Quello della letteratura è quindi un altro tema chiave del romanzo. Sinatti ha voluto riflettere sul rapporto che intercorre tra la vita, la scrittura e la scrittura “alla seconda”, ossia quella critica e non creativa. Anche in questo caso le interpretazioni variano in base alla voce che il lettore sta seguendo: dalla concezione sacralizzata della Resi studentessa di liceo a quella disillusa di Sam, wannabe sceneggiatore che non è mai riuscito a girare i propri film. Ma la riflessione più complessa è affidata a un dialogo dal sapore quasi platonico tra due professori universitari, che si trova nel cuore del romanzo e compone il capitolo numericamente più esteso (pp. 169-254). Potrebbe quasi sembrare un inserto teorico gratuito se non fosse che, attraverso un discorso che parla la lingua della filosofia letteraria, Sinatti riesce a delineare sottotraccia la psicologia e la storia dei due dialoganti.
È infatti questo il maggior pregio di Eco: una lingua polifonica al limite del metamorfico, che crea, nello sciogliersi del discorso dialogato e del monologo mentale, personaggi vivi e credibili.

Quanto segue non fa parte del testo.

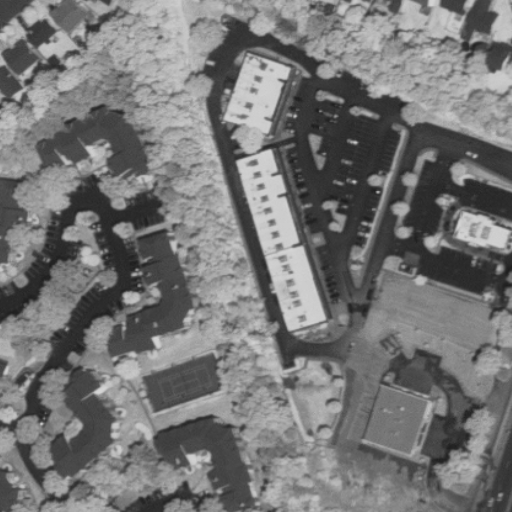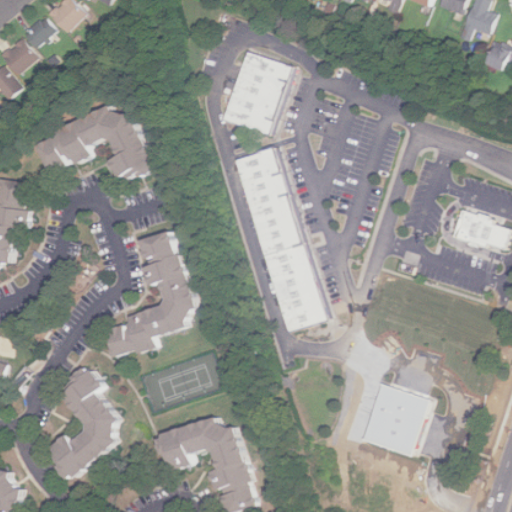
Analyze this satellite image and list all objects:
building: (352, 0)
building: (110, 1)
building: (111, 1)
building: (353, 1)
building: (429, 2)
building: (433, 2)
building: (458, 5)
building: (460, 5)
road: (5, 6)
building: (399, 6)
building: (401, 6)
road: (12, 10)
building: (71, 14)
building: (73, 14)
building: (483, 19)
building: (485, 19)
building: (44, 32)
building: (46, 33)
building: (24, 56)
building: (503, 56)
building: (26, 57)
building: (503, 57)
building: (11, 81)
building: (11, 83)
building: (271, 86)
building: (264, 93)
building: (108, 143)
building: (106, 144)
road: (343, 144)
road: (442, 159)
road: (238, 183)
road: (371, 184)
road: (474, 193)
building: (286, 194)
road: (81, 199)
road: (425, 214)
road: (136, 215)
building: (15, 218)
building: (15, 219)
building: (488, 224)
building: (485, 230)
building: (288, 239)
road: (400, 245)
road: (448, 260)
road: (351, 276)
road: (501, 276)
building: (312, 281)
building: (167, 298)
building: (163, 300)
building: (4, 370)
building: (4, 372)
park: (187, 381)
road: (463, 399)
building: (400, 420)
building: (92, 426)
building: (96, 427)
building: (218, 458)
building: (222, 460)
road: (42, 476)
road: (501, 486)
building: (12, 492)
building: (14, 492)
road: (178, 499)
road: (71, 508)
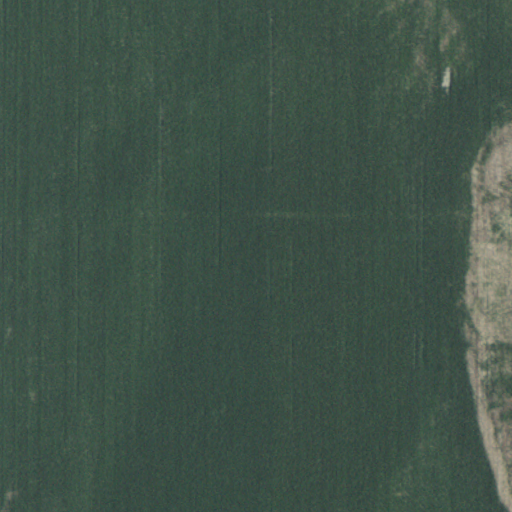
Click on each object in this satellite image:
crop: (256, 256)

La penna di Sinatti riesce a spaziare dal linguaggio basso, quasi telegrafico, di un discorso da bar visto dagli occhi del fratello di Resi, fino al discorso alto e impostato, ma sempre orale, di una lezione universitaria. Da «Il ghiaccio nei bicchieri si è sciolto. Rimasugli di spritz annacquati. Il mio ancora da finire. Fa un caldo di Dio, anche qua fuori. Sembra di stare a Dar.» (p. 121); a «La seconda innovazione, che per noi è più rilevante, consiste in una maggior concentrazione sui caratteri dell’esperienza interiore dell’amore. Venendo a mancare il contesto sociale della corte, l’amore cessa di essere esperienza codificata» (p. 203). Ma quelli di questo romanzo sono personaggi sfaccettati e quindi il discorso di alcuni ragazzi al bar può, intriso di nostalgia quasi elegiaca, farsi lirico: «Se li ricordano anche i muri, i nostri discorsi del cazzo. Gridati da quando eravamo ragazzini fino alle quattro del mattino, tutti e tre, parlando di ragazze di futuro, riempiendo le stradine intorno coi nostri “eh” e i nostri “oh”» (p. 134). E la riflessione di un teorico della letteratura resta quella di una persona, e pertanto ha i suoi tratti prosaici: «Dovrei tornare in ufficio a riguardare gli appunti su Cavalcanti per la lezione di oggi, ma la mia costipazione non dà segni di volersi sciogliere» (p. 171). E questi sono solo due degli esempi possibili, perché ognuna delle otto voci ha una lingua e un orizzonte di valori propri, e reagisce – quasi chimicamente – a Resi e al suo sogno con effetti diversi, reinventandoli e reinterpretandoli secondo i propri filtri
Gli otto «piccoli romanzi fiume» di Eco potrebbero, data la tecnica scelta, essere destinati a lievitare a dismisura e a perdere l’equilibrio dell’insieme, e invece vengono sempre arginati da una scrittura in grado di dominarsi e di darsi una forma equilibrata e compatta. Un romanzo stilisticamente e tematicamente così centrifugo viene contenuto da una struttura architettonica strofica ma non cadenzata, ritmica ma non monotona. Insomma, con questo testo Cesare Sinatti dà prova di una grande maturità e di consapevolezza dei propri mezzi stilistici e tecnici.